Source material:
---*---

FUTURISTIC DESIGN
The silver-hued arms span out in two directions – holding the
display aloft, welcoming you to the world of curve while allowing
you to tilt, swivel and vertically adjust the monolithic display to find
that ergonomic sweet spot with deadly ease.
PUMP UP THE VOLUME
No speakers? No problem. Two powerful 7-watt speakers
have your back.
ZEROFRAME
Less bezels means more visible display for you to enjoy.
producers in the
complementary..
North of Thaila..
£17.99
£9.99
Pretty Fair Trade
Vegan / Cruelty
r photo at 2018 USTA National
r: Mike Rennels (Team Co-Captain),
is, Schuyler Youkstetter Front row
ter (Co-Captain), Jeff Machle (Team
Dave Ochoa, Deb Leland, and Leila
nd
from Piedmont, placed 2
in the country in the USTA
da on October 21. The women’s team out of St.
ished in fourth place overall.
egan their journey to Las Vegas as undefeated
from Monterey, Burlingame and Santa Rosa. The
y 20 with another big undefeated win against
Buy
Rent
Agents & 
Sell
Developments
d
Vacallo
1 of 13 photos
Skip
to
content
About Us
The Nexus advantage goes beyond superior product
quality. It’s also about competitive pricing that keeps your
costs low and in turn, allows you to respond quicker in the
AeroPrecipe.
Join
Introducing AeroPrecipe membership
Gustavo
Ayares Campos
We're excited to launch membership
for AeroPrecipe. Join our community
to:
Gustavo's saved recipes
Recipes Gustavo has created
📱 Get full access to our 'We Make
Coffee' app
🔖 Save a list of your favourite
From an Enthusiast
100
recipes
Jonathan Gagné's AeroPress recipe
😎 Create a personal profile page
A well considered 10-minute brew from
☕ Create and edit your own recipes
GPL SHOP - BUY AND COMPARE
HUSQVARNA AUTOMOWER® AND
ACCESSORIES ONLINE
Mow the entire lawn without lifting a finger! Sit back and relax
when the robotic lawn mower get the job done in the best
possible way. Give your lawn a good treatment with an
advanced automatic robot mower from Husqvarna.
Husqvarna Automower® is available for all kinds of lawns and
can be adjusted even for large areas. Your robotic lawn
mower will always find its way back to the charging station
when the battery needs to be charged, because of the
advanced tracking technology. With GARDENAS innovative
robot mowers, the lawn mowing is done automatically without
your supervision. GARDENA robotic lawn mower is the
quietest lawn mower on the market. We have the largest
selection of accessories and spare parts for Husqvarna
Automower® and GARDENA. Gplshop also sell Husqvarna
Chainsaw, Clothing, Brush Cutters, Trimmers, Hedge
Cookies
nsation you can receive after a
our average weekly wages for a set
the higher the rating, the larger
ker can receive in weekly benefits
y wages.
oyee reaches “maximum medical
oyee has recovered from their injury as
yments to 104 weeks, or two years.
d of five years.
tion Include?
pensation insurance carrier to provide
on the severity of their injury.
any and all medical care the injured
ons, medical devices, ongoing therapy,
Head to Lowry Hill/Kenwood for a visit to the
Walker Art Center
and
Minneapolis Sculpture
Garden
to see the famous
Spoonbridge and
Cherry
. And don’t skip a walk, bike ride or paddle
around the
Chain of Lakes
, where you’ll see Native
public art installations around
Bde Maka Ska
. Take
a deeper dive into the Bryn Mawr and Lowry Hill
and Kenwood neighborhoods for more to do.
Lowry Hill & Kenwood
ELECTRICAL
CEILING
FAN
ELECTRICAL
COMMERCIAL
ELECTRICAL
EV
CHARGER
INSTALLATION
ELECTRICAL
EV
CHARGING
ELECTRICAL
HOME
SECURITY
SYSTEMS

---*---

What is needed:
In the records above, find each line with the word "when" and copy it out.

Solution to this problem:
when the robotic lawn mower get the job done in the best
when the battery needs to be charged, because of the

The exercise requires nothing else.